§ Text excerpt
After it became clear that Mr. Alamoudi (who is now serving a 23-year prison sentence) had ties to Al Qaeda, the U.S. Senate held a hearing to discuss how it came to be that GSISS (the outfit co-founded by Mr. Almoudi and Sheikh DeLorenzo) was hiring chaplains to accompany American troops to Afghanistan. Echoing the words of most everyone else at that hearing, Senator Jon Kyl of Arizona said that it was pretty “remarkable” that  “people who have known connections to terrorism are the only people to approve these chaplains.”

The Defense Department also concluded that it was remarkable, and ultimately concluded that the GSISS had probably been inserting Al Qaeda spies into the U.S. Army. At least one of the chaplains that GSISS hired for the Army was eventually charged and convicted for passing U.S. military secrets to Al Qaeda. Other GSISS clerics were suspected of espionage and merely fired.

Three years later, a lot of people still thought it was “remarkable GSISS (co-founded by Mr. Alamoudi, a key funder of Al Qaeda) had managed to insert spies into the U.S. military. but that didn’t stop GSISS’s other co-founder, Sheikh DeLorenzo (a sophisticated financier) from seeking permission from the Securities and Exchange Commission to set up a trading platform called Al Safi Trust, the ostensible purpose of which was to enable Muslim traders to engage in short selling without violating shariah law.

In 2007, the SEC granted permission, which is pretty “remarkable” because Al Safi Trust creates precisely the sort of “crack” in the financial system that would likely be exploited by people looking to crash the markets.

Traders who engage in legal short selling (as opposed to naked short selling) first borrow stock, then sell it, hoping the price will fall. This is a legitimate practice when it is not meant to intentionally manipulate the markets. The stock that is borrowed and then sold is real stock; it is not phantom stock that artificially increases supply and drives down prices. When Sheikh DeLorenzo set up Al Safi Trust, however, he explained that Muslim traders cannot borrow stock because shariah law prohibits paying interest.

This claim is, to begin with, not entirely true. Shariah law (by a strict reading of the Koran) does not ban interest. It merely warns against “excessive” interest, or usury. Nobody in modern times ever said that Muslims cannot pay interest until the Muslim Brotherhood’s “Financial Jihad” began to take off in the 1970s. This is about politics, not religion. Regardless, the interest problem could have been resolved in any number of ways. For example, Al Safi Trust could have worked out a fee structure whereby the prime broker, rather than the traders themselves, paid the interest on the borrowed stock.

Instead, Al Safi Trust provides an altogether novel service, known as Arboon, the amazing feature of which is that nobody locates or borrows any real stock. The clients of Al Safi Trust can simply sell as much stock as they like even if there is no stock available to sell.

Of course, if there is no stock available, they are not selling actual stock. They are simply hitting the “sell” buttons on their computers, indicating to the markets that stock has been sold, and creating phantom supply that drives down prices. According to Sheikh DeLorenzo, Al Safi Trust’s short sellers enter into an agreement to eventually buy stock so that they can deliver what they have sold.  But an agreement to buy stock  at some indeterminate point in the future is a far cry from having actual stock before selling it.

§ Brief
Reproduce the text excerpt from "The Defense Department" through "violating shariah law.", updating it so that "espionage" becomes "spying".

§ Extracted entries

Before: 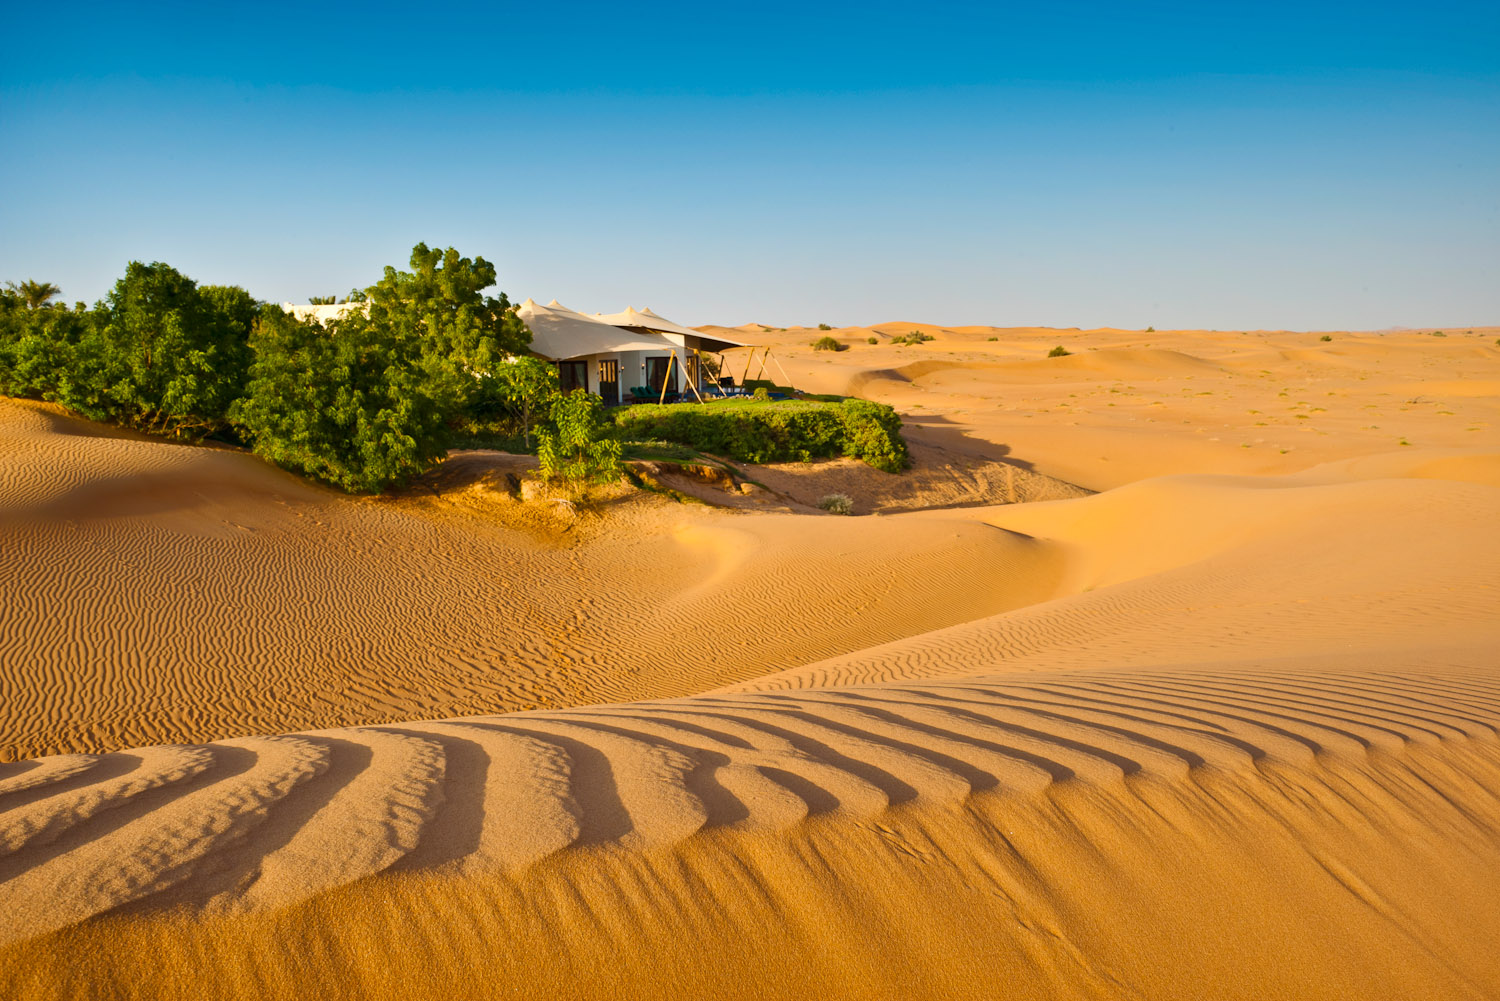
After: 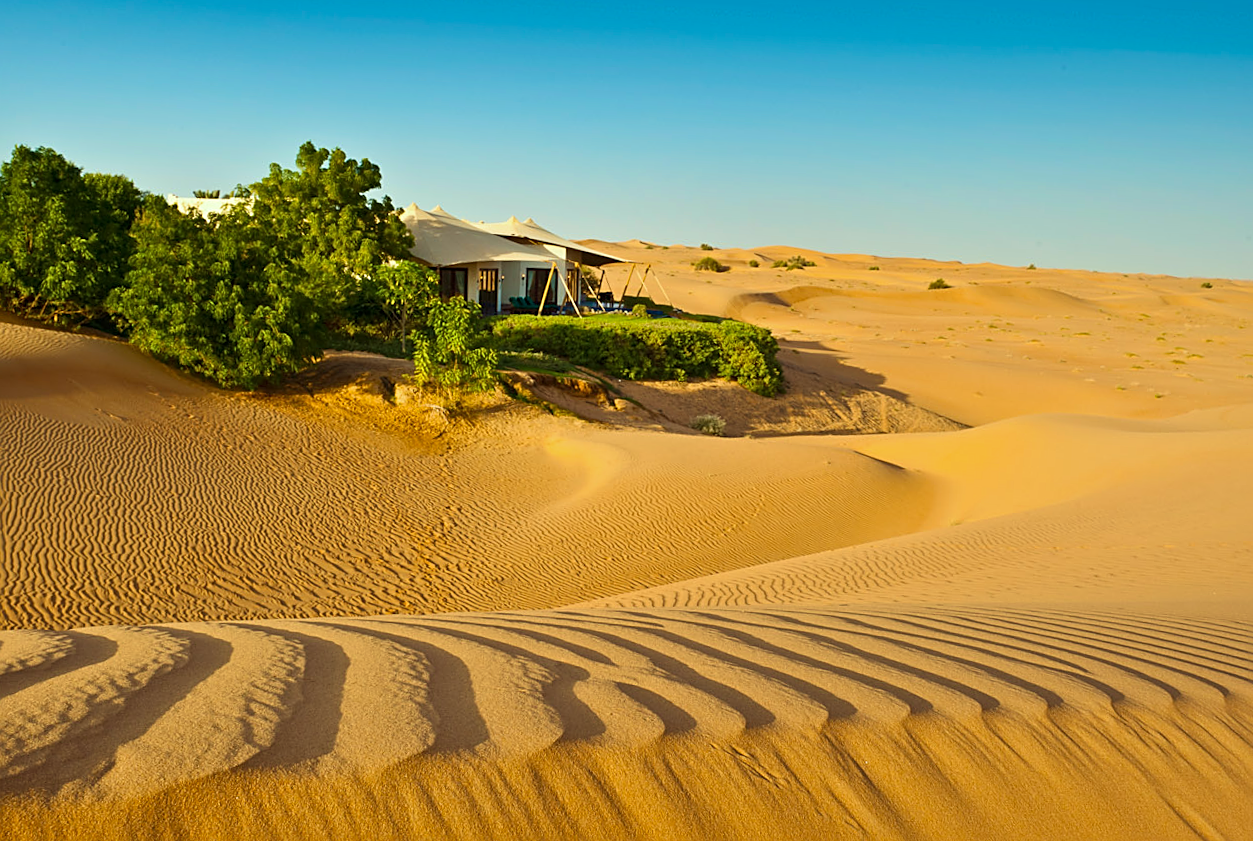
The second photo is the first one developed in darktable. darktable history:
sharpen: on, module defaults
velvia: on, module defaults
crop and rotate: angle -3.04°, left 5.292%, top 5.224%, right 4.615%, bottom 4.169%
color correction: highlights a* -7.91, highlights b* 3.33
==
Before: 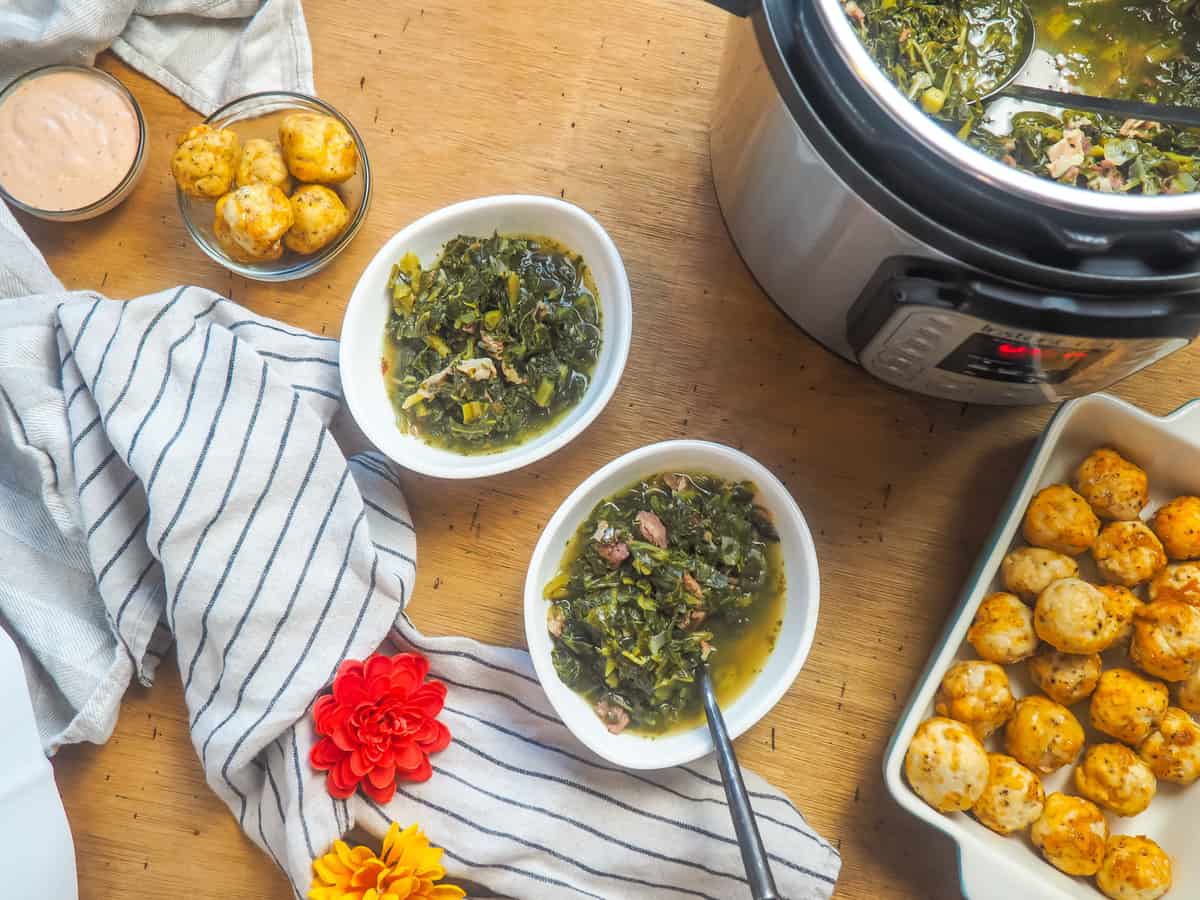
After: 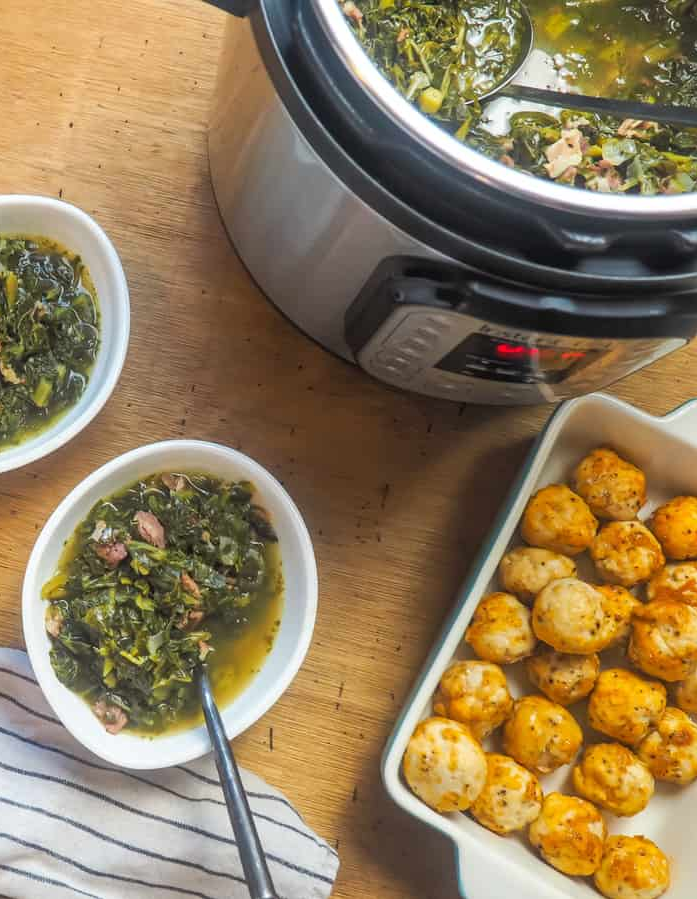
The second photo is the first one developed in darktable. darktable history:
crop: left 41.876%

§ Task response
The Defense Department also concluded that it was remarkable, and ultimately concluded that the GSISS had probably been inserting Al Qaeda spies into the U.S. Army. At least one of the chaplains that GSISS hired for the Army was eventually charged and convicted for passing U.S. military secrets to Al Qaeda. Other GSISS clerics were suspected of spying and merely fired.

Three years later, a lot of people still thought it was “remarkable GSISS (co-founded by Mr. Alamoudi, a key funder of Al Qaeda) had managed to insert spies into the U.S. military. but that didn’t stop GSISS’s other co-founder, Sheikh DeLorenzo (a sophisticated financier) from seeking permission from the Securities and Exchange Commission to set up a trading platform called Al Safi Trust, the ostensible purpose of which was to enable Muslim traders to engage in short selling without violating shariah law.